President Trump has made a huge deal of his attempts to bring back blue-collar manufacturing jobs that have gone overseas and to shame companies into building plants here rather than in other countries. Both of which I think are fine.
But Trump would probably get greater value for working-class Americans — and for American consumers — by spending some of his time leaning on companies to preserve a huge, threatened class of blue-collar jobs: cashiers. Yes, cashiers.
Speaking up for cashiers, which the Bureau of Labor Statistics says is the second-largest occupation in the country, wouldn’t be as glamorous or tweet-able as berating Ford or General Motors or Carrier for the loss of American jobs.
But it would be a great way for him to get back to playing offense and showing he cares about the working class. Supporting the nation’s 3.5 million cashiers could help preserve the livelihoods of hundreds of thousands of low-paid people who are in entry-level jobs or rehabilitating-themselves jobs or trying-to-feed-their-family jobs.
What’s more, there’s even an example, not far from Trump Tower in New York, of how preserving cashier-type jobs could be done, at minimal (or perhaps no) cost to consumers. It’s in my home state of New Jersey, which has saved thousands of such jobs — those of gas station attendants.

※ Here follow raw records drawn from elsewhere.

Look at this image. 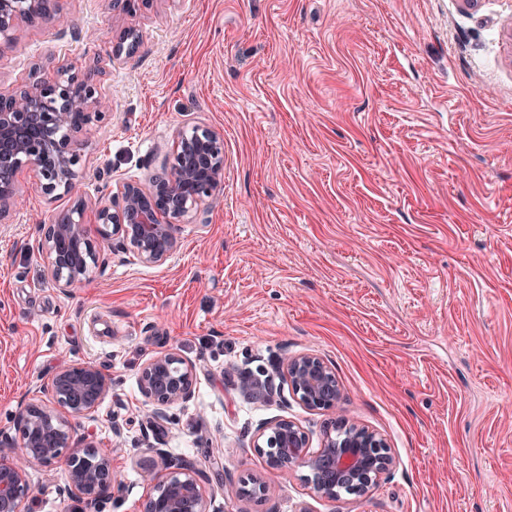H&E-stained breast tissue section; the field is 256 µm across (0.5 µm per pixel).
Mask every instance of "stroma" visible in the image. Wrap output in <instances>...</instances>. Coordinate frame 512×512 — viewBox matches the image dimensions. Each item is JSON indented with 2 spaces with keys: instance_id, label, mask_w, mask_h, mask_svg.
Returning <instances> with one entry per match:
<instances>
[{
  "instance_id": "stroma-1",
  "label": "stroma",
  "mask_w": 512,
  "mask_h": 512,
  "mask_svg": "<svg viewBox=\"0 0 512 512\" xmlns=\"http://www.w3.org/2000/svg\"><path fill=\"white\" fill-rule=\"evenodd\" d=\"M57 20L0 47V96L76 64L110 105L83 142L75 194L23 172L0 217V430L44 401L56 370L92 361L112 394L79 433L155 461L220 472L208 512H512V0H58ZM133 51L115 53L124 33ZM224 137V180L161 265L115 239L71 293L40 225L168 168L180 131ZM173 348L192 398L152 421L140 367ZM312 353L343 414L382 434L393 468L364 496L312 495L305 469L251 446L287 417L319 448L334 412L298 404L281 373ZM272 380L251 400L244 380ZM265 476L230 502L222 480ZM63 469L28 470L23 512H82ZM139 469L96 512H137Z\"/></svg>"
}]
</instances>
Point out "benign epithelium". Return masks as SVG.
<instances>
[{"label":"benign epithelium","mask_w":512,"mask_h":512,"mask_svg":"<svg viewBox=\"0 0 512 512\" xmlns=\"http://www.w3.org/2000/svg\"><path fill=\"white\" fill-rule=\"evenodd\" d=\"M54 0H0V43L12 44L20 25L49 20ZM107 107L98 85L88 76L61 70L51 80L35 79L15 93L0 97V212L17 201V174L24 166L40 176L43 189L74 193L86 175L79 135L104 118ZM224 175V138L209 127L194 126L177 135L169 169L149 185L122 182L107 200L90 205L80 196L51 223L41 226L38 249L48 259L51 282L63 293L86 279L97 261L91 225L103 237L114 235L140 262L162 264L173 254L180 224L220 187ZM293 394L309 410H337L343 391L329 365L313 354L289 358L284 366ZM196 368L176 349L157 353L142 365L139 390L150 418L164 420L168 409L193 395ZM49 404L17 414L21 443L0 433V512H21L30 494L28 466H64V490L85 508L112 497L119 484L115 454L86 436H77L71 419L92 418L112 394V379L103 369L82 361L52 373L41 385ZM253 448L269 468L308 471L306 481L317 498L334 500L349 484L364 495L395 458L379 433L340 416L324 433L321 448L310 450L308 433L297 422L276 418L263 424ZM147 495L141 512H207L208 473L191 463L168 462L165 470L144 467ZM270 486L258 476L224 485L231 501L262 498Z\"/></svg>","instance_id":"obj_1"}]
</instances>
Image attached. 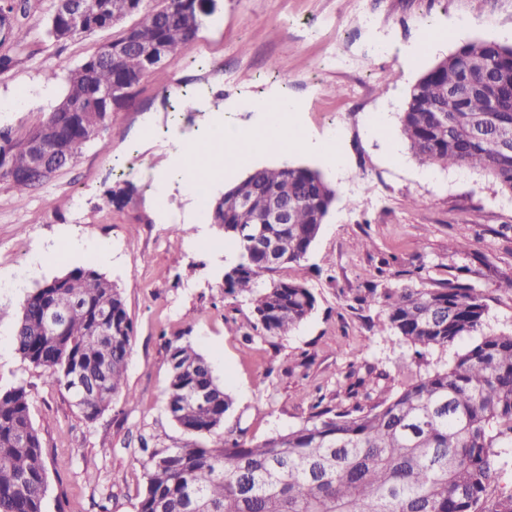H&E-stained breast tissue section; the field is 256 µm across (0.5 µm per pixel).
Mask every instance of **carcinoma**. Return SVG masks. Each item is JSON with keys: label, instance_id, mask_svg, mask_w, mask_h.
<instances>
[{"label": "carcinoma", "instance_id": "carcinoma-1", "mask_svg": "<svg viewBox=\"0 0 512 512\" xmlns=\"http://www.w3.org/2000/svg\"><path fill=\"white\" fill-rule=\"evenodd\" d=\"M101 14L96 26L73 23L62 0H47L43 30L26 27L30 0H0L9 36L0 40V74L32 55L38 36L68 40L97 30H126L145 36L175 54L190 49L198 31L217 9V0H200L192 22L183 0H83ZM134 18L129 28L113 21ZM146 76L163 78L160 65L149 66L132 48L113 60L106 46L70 69L56 104L40 109L18 137L0 130V165L29 166L21 143L37 133L52 148L54 124L77 112L69 130L70 157L62 170L107 129L112 86L124 83L129 97ZM499 109L512 121V46L475 40L427 70L414 85L400 131L414 156L425 165L480 169L500 190L512 194V151L492 130L472 126L469 118ZM22 202L53 176L9 179ZM279 189L292 211V223L268 224L278 260L270 262L254 243L255 214L264 211ZM244 191L245 210H213L224 222V239L235 249L225 267L231 294H246L251 326L270 336H285L315 309L314 294L283 271L306 260L335 198L320 174L302 166L261 168L226 191ZM363 302L384 308L387 323L404 340L431 350H447L467 336L478 340L454 353L446 367L419 377L391 397L335 412L313 405L301 427L260 442L228 436L213 448L185 445L151 448L146 454L145 490L136 512H512V490L499 489L502 466L512 458V331L484 332L485 297L467 285L372 288ZM55 306L67 316L60 336L47 334L45 310ZM112 335L99 334L102 318ZM133 323L120 288L87 263L36 288L25 300L13 342L16 351L52 383L77 394L76 407L93 422L125 394L124 375L131 352ZM170 379L167 411L184 431L202 435L224 425L233 401L216 381L206 358L191 344L167 345ZM197 390L207 400H193ZM47 475L41 437L33 425L23 385L0 389V512H42Z\"/></svg>", "mask_w": 512, "mask_h": 512}]
</instances>
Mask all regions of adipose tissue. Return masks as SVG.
<instances>
[{
    "label": "adipose tissue",
    "mask_w": 512,
    "mask_h": 512,
    "mask_svg": "<svg viewBox=\"0 0 512 512\" xmlns=\"http://www.w3.org/2000/svg\"><path fill=\"white\" fill-rule=\"evenodd\" d=\"M257 109L263 117L256 128L241 131L218 122L204 137L182 146L177 168L184 193H209L225 168L240 165L256 153L271 148L288 151L303 142L297 105L285 99H272L259 103Z\"/></svg>",
    "instance_id": "obj_1"
}]
</instances>
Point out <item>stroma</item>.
I'll list each match as a JSON object with an SVG mask.
<instances>
[{"mask_svg": "<svg viewBox=\"0 0 512 512\" xmlns=\"http://www.w3.org/2000/svg\"><path fill=\"white\" fill-rule=\"evenodd\" d=\"M216 15L191 49L164 62V78H144L133 102L112 114L102 135L25 204L0 180V388L24 385L45 452L43 512H135L143 493L141 440L153 448L213 447L227 431L260 441L301 426L316 399L342 410L363 383L372 402L447 363L449 352H417L390 329L381 306L365 305L368 289L472 285L488 305L487 326L512 331V195L467 168L423 167L399 134V115L419 78L472 40L512 45V0H218ZM375 24L360 25L361 15ZM468 25L457 27L460 17ZM448 41L418 50L424 28ZM101 30L74 40H44L32 57L0 75V100L24 97L0 112V128L22 134L35 109L53 106L61 85L46 86L44 67L66 73L109 41ZM283 97L301 108L306 143L289 154L255 155L225 170L211 199L249 169L291 164L318 171L335 199L301 266L289 268L315 295L310 317L282 337L250 325L248 297L224 288L233 250L210 211L172 189L155 196V178L169 172L180 145L219 119L244 129L261 115L255 102ZM192 99L193 111L183 109ZM378 117L386 136L371 137ZM338 132L343 166L318 143ZM133 184L130 199L112 190ZM108 243L112 261L98 270L121 289L133 320L126 386L135 403L115 397L86 421L64 388L15 350L13 335L27 295L55 276L90 262L65 241ZM45 261L32 265L35 252ZM190 342L233 399L222 428L183 432L165 406L167 344Z\"/></svg>", "mask_w": 512, "mask_h": 512, "instance_id": "stroma-1", "label": "stroma"}]
</instances>
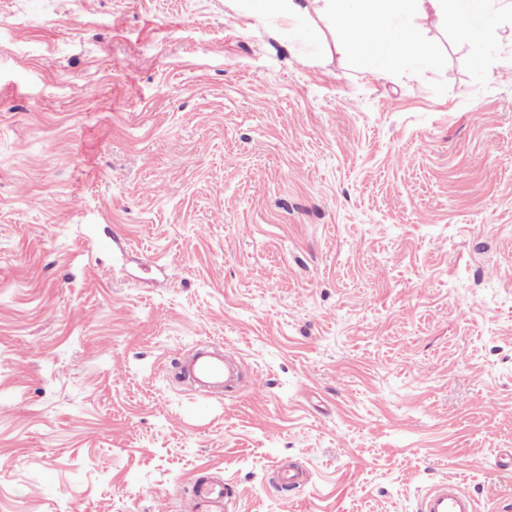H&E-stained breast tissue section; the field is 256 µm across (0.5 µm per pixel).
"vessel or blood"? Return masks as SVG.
I'll use <instances>...</instances> for the list:
<instances>
[{
  "label": "vessel or blood",
  "instance_id": "b4317fda",
  "mask_svg": "<svg viewBox=\"0 0 512 512\" xmlns=\"http://www.w3.org/2000/svg\"><path fill=\"white\" fill-rule=\"evenodd\" d=\"M182 379L191 391L200 395L229 391L237 380V361L226 351L203 344L185 361ZM232 495L228 484L201 477L196 480L185 509L186 512H226ZM419 512H477V504L456 479L448 477L426 490Z\"/></svg>",
  "mask_w": 512,
  "mask_h": 512
}]
</instances>
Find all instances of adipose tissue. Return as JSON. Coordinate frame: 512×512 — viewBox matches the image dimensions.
<instances>
[{
    "label": "adipose tissue",
    "mask_w": 512,
    "mask_h": 512,
    "mask_svg": "<svg viewBox=\"0 0 512 512\" xmlns=\"http://www.w3.org/2000/svg\"><path fill=\"white\" fill-rule=\"evenodd\" d=\"M493 0H226L263 25L294 32L319 14L339 38L340 47L352 58L378 61L380 73L393 72L405 52L431 53L417 30L423 21L436 17L465 40L483 36L491 23Z\"/></svg>",
    "instance_id": "ef3b65f1"
}]
</instances>
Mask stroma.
Instances as JSON below:
<instances>
[{"label":"stroma","mask_w":512,"mask_h":512,"mask_svg":"<svg viewBox=\"0 0 512 512\" xmlns=\"http://www.w3.org/2000/svg\"><path fill=\"white\" fill-rule=\"evenodd\" d=\"M224 0H0V512H512V15L380 79ZM201 341L259 387L180 380ZM308 490L273 483L280 459ZM232 488L224 482L218 483L199 477L192 494L184 506L187 512H223L228 510ZM419 512H477L475 499L452 478H442L421 497Z\"/></svg>","instance_id":"1"}]
</instances>
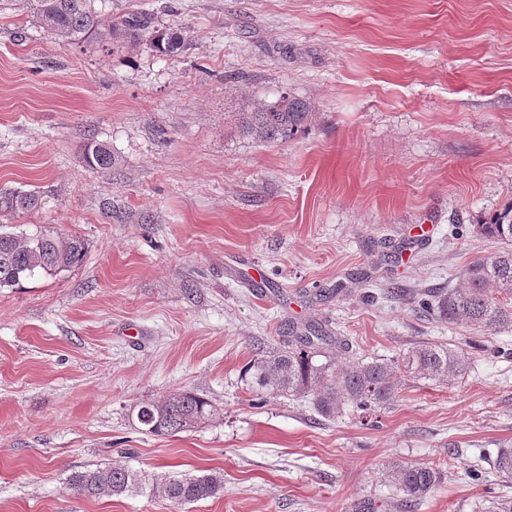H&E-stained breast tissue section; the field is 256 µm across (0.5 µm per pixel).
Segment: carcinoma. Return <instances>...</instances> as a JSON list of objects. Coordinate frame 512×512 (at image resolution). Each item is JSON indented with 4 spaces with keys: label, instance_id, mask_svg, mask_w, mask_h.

It’s the unintended but welcome outgrowth of the state’s 1949 ban on the self-pumping of gasoline, which many out-of-staters ridicule. Even so, it is so popular that Jersey residents have resisted repeated attempts to end it.
Now, let’s step back a bit.
The number of cashier jobs — No. 2 only to retail sales clerks, according to the BLS — was almost exactly the same in 2015 (the most recent year for which statistics are available) as in 2005, even though total U.S. employment was up by 7.6 million.
Still, it’s obvious that these jobs are threatened as never before.
Go into any large, reasonably modern supermarket, drug store or retail store, and you see more and more self-checkout lines and fewer and fewer manned cashier lines.
McDonald’s is using self-checkout in some locations. Even Costco — a big company that seems to care about employing people — is experimenting with it.
And here’s the crowning blow. Amazon, which has upended America’s retail business (and whose chief executive, Jeff Bezos, owns The Washington Post), is building physical stores that have no cashiers. If Amazon’s initiative succeeds, can cashier-less days at mainstream operations be far behind?
Look, I’m not proposing that the United States turn into a modern-day version of old-style Russia, where it took half a dozen people to check you out of a store. And I’m not proposing to return to pre-bar code days, when checkout lines were slower and there was more work for cashiers.
But I just look at the gas stations in New Jersey and compare them with the large, modern retail outlets in Atlanta’s northern suburbs, where my wife and I recently spent considerable time.
Georgia customers using the self-checkout line got no savings whatever in return for doing the store’s work. Late at night, at least some big stores had so few cashiers on duty that self-checkout became the norm.
By contrast, at New Jersey gas stations, someone pumps my gas. That’s a boon to those of us, like me, who have arthritic wrists that don’t react well to pumping my own gas, which I did in Georgia. And the Jersey gas lines moved more quickly.
Sal Risalvato, executive director of the New Jersey trade group that represents gas stations and convenience stores, estimates there are about 9,000 gas-pumping jobs in the state. (The BLS once tracked Jersey gas-pumping jobs but no longer does.) Risalvato, who wants the self-pumping ban repealed, estimates that having attendants increases the price of gas by about 10 cents a gallon. To put that in context: The state increased gas taxes by 23 cents a gallon in November, and the recent average cost of gas ranged from $2.32 a gallon for regular to $2.79 for premium, according to GasBuddy.
Robert Scott III, a professor at New Jersey’s Monmouth University who in 2007 published a scholarly article about the self-pumping ban, thinks it adds little or nothing to gas prices. A major reason, he says, is that insurance costs for Jersey gas stations are lower than they would be if customers pumped their own gas.
To be sure, you don’t see the plight of cashiers portrayed nightly on cable news, and there’s no big public fuss made when cashier jobs quietly slip away. But if Trump can dig out of his current problems and get back to playing offense, he could do a lot of good for cashiers and himself by publicly leaning on retail chains to preserve those jobs or even add to them.
And who can say? Just as we Jerseyites appreciate having gas pumped for us, store customers across the country would probably come to appreciate cashier-based checkout. We’d keep cashiers working instead of having to live in poverty or go on welfare or file for disability. We’d all win. And so would Trump.